(Work instruction):
Extract every line of the entries below that contains the word "says", treating uppercase and lowercase letters as distinct.

(Collected data):

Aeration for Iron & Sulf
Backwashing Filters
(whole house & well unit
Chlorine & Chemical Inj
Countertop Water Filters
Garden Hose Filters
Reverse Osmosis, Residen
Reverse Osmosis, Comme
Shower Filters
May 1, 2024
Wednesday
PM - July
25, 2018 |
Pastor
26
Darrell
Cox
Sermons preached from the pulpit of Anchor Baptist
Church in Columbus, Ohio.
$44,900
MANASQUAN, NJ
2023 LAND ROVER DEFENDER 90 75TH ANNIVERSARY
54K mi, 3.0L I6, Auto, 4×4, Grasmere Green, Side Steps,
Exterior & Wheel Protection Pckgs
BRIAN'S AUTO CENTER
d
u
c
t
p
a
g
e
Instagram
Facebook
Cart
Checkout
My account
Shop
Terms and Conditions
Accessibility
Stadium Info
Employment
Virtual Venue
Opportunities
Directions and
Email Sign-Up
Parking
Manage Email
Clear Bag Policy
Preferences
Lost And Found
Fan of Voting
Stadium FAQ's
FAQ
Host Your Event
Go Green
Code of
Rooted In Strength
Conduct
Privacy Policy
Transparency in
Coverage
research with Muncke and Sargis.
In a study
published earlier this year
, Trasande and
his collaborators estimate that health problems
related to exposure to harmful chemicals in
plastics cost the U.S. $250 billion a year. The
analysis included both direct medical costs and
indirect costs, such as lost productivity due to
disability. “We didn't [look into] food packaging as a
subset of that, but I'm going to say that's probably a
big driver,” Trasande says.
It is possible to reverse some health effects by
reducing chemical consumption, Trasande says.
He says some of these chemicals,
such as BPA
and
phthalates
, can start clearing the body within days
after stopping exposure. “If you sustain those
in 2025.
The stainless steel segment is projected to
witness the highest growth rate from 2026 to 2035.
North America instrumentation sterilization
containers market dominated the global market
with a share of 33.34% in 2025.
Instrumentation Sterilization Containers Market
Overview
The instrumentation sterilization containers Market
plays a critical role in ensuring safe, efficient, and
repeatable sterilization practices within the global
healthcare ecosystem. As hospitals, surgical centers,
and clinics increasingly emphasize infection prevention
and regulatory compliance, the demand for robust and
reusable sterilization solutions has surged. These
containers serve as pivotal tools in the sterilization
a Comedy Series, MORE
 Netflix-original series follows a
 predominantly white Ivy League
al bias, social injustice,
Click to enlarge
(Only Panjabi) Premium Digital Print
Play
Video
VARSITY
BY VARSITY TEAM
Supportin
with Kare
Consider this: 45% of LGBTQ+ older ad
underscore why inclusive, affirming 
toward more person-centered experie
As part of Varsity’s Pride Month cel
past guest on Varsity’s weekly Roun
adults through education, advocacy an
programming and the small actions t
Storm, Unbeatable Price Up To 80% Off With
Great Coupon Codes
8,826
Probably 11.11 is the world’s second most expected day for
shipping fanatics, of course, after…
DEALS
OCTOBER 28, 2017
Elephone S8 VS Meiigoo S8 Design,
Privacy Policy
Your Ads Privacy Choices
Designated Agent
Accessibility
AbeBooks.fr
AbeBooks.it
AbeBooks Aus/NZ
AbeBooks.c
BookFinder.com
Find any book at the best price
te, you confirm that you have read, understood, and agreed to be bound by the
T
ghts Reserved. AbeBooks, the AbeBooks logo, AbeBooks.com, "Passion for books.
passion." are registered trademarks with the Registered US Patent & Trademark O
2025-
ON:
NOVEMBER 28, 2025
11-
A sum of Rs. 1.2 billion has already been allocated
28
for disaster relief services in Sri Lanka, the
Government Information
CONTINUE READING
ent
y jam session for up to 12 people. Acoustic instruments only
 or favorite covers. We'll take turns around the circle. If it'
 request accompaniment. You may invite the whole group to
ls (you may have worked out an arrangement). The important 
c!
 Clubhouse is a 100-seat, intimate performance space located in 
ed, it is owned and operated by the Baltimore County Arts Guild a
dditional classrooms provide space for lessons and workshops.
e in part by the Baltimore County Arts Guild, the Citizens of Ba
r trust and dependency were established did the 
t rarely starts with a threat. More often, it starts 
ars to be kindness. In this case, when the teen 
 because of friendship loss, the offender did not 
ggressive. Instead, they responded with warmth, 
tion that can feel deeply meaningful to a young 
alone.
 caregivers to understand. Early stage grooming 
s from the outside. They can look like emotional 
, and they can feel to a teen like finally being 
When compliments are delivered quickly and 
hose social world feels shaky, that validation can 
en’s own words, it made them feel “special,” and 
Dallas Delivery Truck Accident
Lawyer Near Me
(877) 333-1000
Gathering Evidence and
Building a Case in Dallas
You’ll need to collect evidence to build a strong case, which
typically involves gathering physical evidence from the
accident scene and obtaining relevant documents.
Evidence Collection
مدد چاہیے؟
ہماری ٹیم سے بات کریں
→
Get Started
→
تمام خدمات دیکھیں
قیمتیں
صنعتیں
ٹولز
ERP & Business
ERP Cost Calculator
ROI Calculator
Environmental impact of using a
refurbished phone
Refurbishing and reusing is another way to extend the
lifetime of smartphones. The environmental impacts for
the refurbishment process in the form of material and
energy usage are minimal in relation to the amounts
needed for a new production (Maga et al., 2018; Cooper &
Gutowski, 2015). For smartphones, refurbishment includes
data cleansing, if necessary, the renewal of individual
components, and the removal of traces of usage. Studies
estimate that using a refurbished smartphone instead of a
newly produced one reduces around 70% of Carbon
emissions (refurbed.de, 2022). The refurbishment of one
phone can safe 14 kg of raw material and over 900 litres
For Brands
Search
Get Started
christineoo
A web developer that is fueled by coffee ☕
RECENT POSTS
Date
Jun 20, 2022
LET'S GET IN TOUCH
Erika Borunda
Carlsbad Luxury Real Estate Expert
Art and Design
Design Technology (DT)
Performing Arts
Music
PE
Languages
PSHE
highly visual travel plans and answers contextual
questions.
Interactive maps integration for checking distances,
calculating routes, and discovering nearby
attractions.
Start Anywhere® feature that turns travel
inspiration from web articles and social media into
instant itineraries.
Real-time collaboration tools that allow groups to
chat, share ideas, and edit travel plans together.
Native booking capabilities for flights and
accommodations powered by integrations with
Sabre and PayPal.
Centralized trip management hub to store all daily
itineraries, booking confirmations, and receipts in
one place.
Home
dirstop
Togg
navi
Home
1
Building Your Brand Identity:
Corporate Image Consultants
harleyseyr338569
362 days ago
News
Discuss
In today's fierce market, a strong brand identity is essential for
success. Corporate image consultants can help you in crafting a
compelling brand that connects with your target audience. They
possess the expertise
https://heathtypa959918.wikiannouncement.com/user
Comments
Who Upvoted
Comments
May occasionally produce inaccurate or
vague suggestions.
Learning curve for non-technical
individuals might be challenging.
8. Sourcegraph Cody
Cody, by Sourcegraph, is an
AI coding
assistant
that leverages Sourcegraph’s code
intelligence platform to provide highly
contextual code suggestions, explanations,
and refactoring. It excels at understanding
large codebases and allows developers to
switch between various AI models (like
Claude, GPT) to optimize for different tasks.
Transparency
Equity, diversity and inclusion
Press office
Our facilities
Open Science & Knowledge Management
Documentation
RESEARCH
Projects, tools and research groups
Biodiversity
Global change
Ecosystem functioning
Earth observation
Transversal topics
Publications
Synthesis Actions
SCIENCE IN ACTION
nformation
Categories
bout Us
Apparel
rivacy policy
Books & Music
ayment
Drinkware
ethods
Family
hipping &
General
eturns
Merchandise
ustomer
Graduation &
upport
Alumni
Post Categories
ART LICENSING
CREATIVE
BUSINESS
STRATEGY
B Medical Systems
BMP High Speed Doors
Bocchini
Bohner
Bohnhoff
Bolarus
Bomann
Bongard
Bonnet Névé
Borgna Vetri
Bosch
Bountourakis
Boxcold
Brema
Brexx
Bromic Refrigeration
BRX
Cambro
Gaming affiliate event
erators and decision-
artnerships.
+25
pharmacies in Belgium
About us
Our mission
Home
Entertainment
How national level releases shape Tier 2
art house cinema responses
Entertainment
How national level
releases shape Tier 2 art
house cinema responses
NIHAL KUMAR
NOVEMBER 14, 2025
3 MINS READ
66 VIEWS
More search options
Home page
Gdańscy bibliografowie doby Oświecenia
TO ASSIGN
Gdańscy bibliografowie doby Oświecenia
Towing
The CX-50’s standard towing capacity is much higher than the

(Task result):
big driver,” Trasande says.
reducing chemical consumption, Trasande says.
He says some of these chemicals,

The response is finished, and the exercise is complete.